Task to complete.
Format as a Markdown table, with columns named Row and Line, the lines starting at the one that contains "text at (219, 52): 060 -> 040" and ending at the one that contains "part at (465, 1084): present -> none", leaving out any blank lines.

Material to process.
☆ ☆ ☆ ☆ ☆

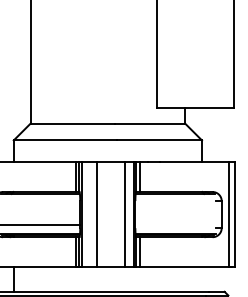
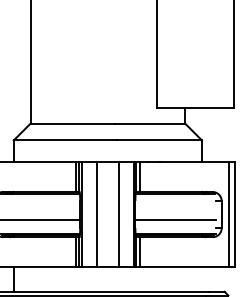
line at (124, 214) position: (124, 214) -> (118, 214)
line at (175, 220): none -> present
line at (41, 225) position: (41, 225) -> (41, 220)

☆ ☆ ☆ ☆ ☆

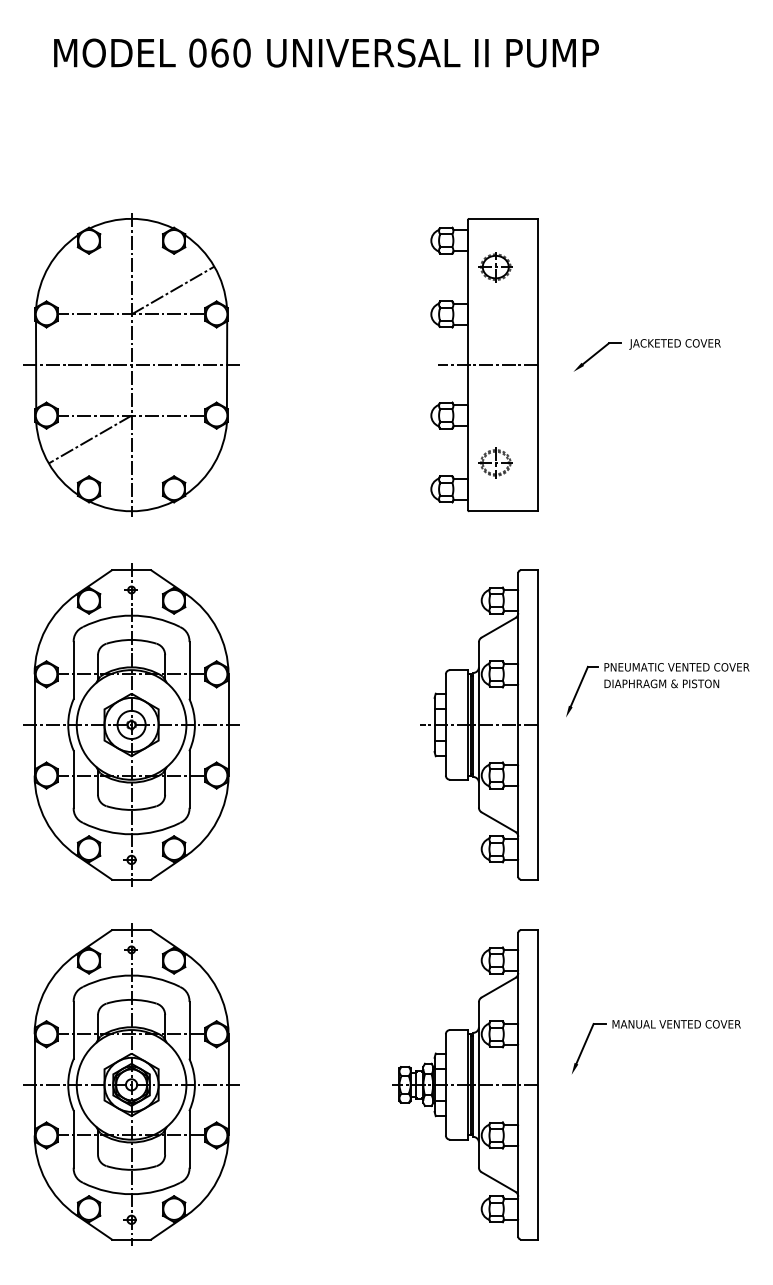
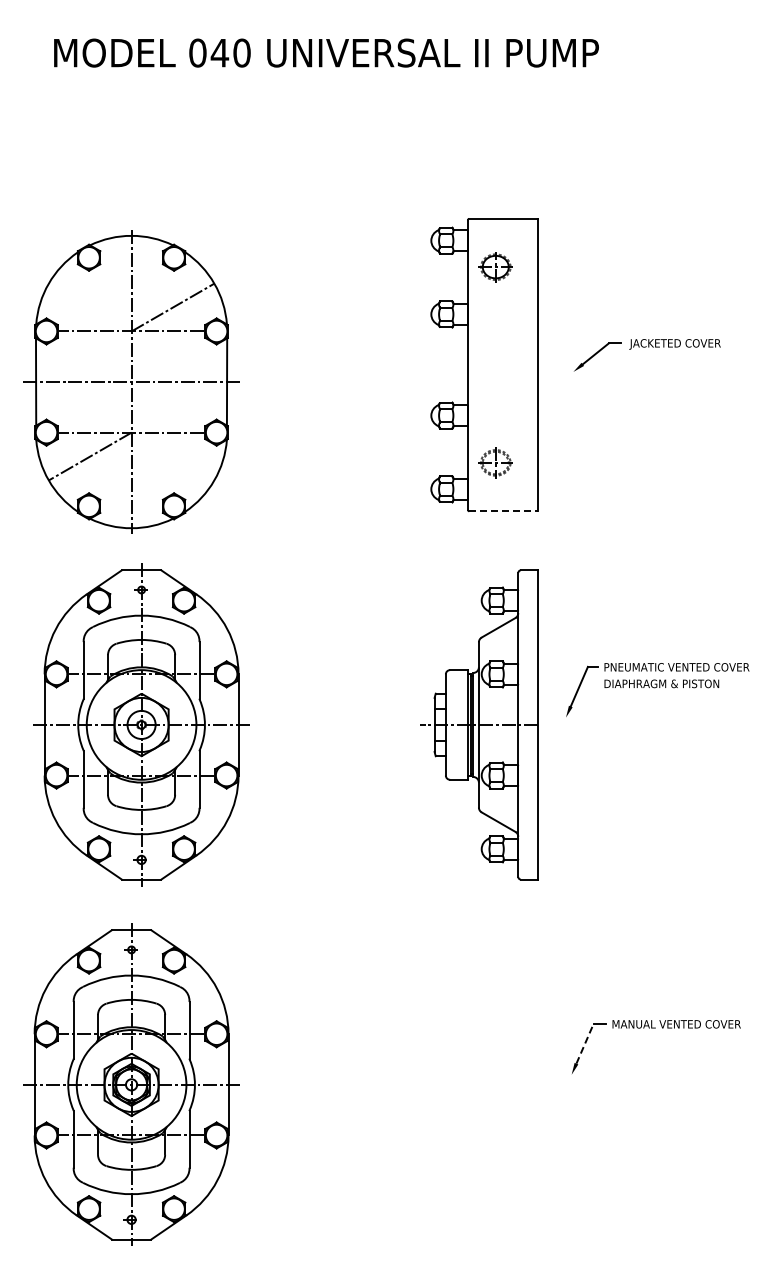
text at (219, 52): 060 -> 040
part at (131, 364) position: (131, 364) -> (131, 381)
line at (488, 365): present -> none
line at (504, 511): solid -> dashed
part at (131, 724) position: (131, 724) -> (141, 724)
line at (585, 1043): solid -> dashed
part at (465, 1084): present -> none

☆ ☆ ☆ ☆ ☆

Written response.
| Row | Line |
|---|---|
| 1 | text at (219, 52): 060 -> 040 |
| 2 | part at (131, 364) position: (131, 364) -> (131, 381) |
| 3 | line at (488, 365): present -> none |
| 4 | line at (504, 511): solid -> dashed |
| 5 | part at (131, 724) position: (131, 724) -> (141, 724) |
| 6 | line at (585, 1043): solid -> dashed |
| 7 | part at (465, 1084): present -> none |